We study large-scale winds driven from uniformly bright self-gravitating disks radiating near the Eddington limit .
We show that the ratio of the radiation pressure force to the gravitational force increases with height to a maximum of twice its value at the disk surface .
Thus , uniformly bright self-gravitating disks radiating at the Eddington limit are fundamentally unstable to driving large-scale winds .
These results contrast with the spherically symmetric case , where super-Eddington luminosities are required for wind formation .
We apply this theory to galactic winds from starburst galaxies that approach the Eddington limit for dust .
For hydrodynamically coupled gas and dust , we find that the asymptotic velocity of the wind is v _ { \infty } \simeq 3 \langle v _ { rot } \rangle and that v _ { \infty } \propto { SFR } ^ { 0.36 } , where \langle v _ { rot } \rangle is the mean disk rotation velocity and SFR is the star formation rate , both of which are in agreement with observations .
However , these results of the model neglect the gravitational potential of the surrounding dark matter halo and a ( potentially massive ) old stellar bulge , which both act to decrease v _ { \infty } .
A more realistic treatment shows that the flow can either be unbound , or bound , forming a ‘ ‘ fountain flow ’ ’ with a typical turning timescale of t _ { turn } \sim 0.1 - 1 Gyr , depending on the ratio of the mass and radius of the starburst disk relative to the total mass and break ( or scale ) radius of the dark matter halo or bulge .
We provide quantitative criteria and scaling relations for assessing whether or not a starburst of given properties can drive unbound flows via the mechanism described in this paper .

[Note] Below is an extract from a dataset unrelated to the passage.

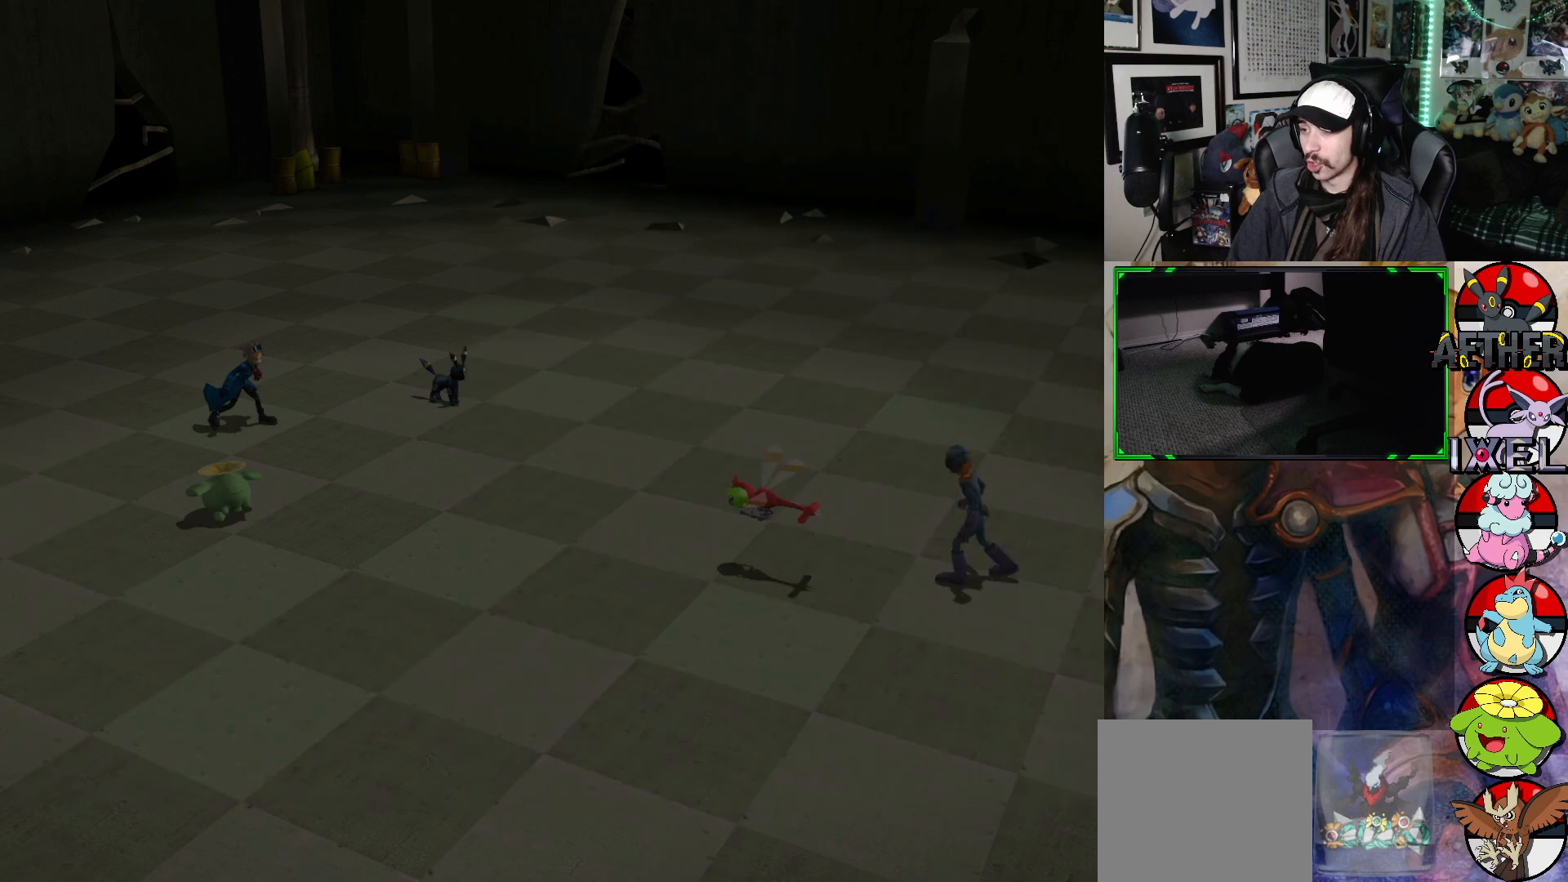
{"buttons": [], "left_stick": "center", "right_stick": "center", "events": []}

Importantly , we note that because t _ { turn } is longer than the star formation timescale ( gas mass/star formation rate ) in the starbursts and ultra-luminous infrared galaxies for which our theory is most applicable , if starbursts are selected as such , they may be observed to have strong outflows along the line of sight with a maximum velocity v _ { max } comparable to \sim 3 \langle v _ { rot } \rangle , even though their winds are in fact bound on large scales .